What to do | How many lines in the records below hold the string "name代表单选按钮所属类别"? Answer with the number alone.

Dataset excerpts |
┄┄┄┄┄┄┄┄┄┄┄┄┄┄┄┄┄┄┄┄
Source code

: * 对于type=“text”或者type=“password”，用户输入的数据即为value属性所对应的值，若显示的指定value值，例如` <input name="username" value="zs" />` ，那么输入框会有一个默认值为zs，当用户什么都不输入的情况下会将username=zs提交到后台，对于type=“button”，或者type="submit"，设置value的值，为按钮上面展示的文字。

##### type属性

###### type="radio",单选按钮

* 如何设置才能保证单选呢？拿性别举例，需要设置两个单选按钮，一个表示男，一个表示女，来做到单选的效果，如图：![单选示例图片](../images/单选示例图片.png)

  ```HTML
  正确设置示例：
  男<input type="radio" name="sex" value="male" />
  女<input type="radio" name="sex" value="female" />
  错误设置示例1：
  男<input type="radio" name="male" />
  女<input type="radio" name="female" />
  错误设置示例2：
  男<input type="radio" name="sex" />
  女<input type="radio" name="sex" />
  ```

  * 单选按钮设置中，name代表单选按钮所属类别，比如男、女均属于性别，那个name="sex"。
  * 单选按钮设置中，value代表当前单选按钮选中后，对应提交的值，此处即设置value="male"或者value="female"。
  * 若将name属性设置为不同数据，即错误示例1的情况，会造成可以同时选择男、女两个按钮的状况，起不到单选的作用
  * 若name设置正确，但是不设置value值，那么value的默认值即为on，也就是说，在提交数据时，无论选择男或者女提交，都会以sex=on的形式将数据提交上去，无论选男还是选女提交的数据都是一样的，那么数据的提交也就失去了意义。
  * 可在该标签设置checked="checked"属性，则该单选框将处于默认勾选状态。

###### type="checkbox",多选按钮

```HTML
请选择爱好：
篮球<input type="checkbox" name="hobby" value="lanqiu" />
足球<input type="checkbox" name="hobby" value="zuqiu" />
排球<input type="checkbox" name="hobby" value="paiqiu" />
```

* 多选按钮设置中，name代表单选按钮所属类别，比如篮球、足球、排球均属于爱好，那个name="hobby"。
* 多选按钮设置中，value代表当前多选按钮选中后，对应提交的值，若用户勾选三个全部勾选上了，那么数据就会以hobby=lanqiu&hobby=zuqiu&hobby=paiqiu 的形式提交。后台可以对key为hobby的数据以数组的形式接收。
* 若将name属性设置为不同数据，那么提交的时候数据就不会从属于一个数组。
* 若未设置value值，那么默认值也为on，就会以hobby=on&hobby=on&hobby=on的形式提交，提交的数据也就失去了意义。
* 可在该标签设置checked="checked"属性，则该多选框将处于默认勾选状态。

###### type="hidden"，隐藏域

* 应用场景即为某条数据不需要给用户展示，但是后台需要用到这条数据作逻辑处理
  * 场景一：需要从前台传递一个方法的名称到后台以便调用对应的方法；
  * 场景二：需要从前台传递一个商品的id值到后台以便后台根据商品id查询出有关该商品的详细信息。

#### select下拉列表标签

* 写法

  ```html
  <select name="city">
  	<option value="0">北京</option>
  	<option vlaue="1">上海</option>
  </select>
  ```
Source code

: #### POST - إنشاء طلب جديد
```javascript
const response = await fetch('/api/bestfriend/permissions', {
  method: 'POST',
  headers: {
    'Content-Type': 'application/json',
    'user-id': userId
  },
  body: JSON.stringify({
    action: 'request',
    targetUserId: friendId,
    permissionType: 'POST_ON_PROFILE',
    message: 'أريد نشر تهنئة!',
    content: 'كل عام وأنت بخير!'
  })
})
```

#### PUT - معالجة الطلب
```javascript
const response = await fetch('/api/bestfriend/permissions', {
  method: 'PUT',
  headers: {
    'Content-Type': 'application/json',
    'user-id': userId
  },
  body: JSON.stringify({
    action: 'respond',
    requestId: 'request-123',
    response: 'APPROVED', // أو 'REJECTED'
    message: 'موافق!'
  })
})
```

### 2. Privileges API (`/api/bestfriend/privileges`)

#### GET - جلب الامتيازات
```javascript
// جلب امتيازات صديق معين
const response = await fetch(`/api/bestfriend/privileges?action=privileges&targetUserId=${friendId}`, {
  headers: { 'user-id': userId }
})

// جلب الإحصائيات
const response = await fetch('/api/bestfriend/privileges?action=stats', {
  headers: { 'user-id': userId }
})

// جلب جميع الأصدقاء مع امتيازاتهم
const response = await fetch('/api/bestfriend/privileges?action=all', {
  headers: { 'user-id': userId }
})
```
┄┄┄┄┄┄┄┄┄┄┄┄┄┄┄┄┄┄┄┄
Response for this exercise | 2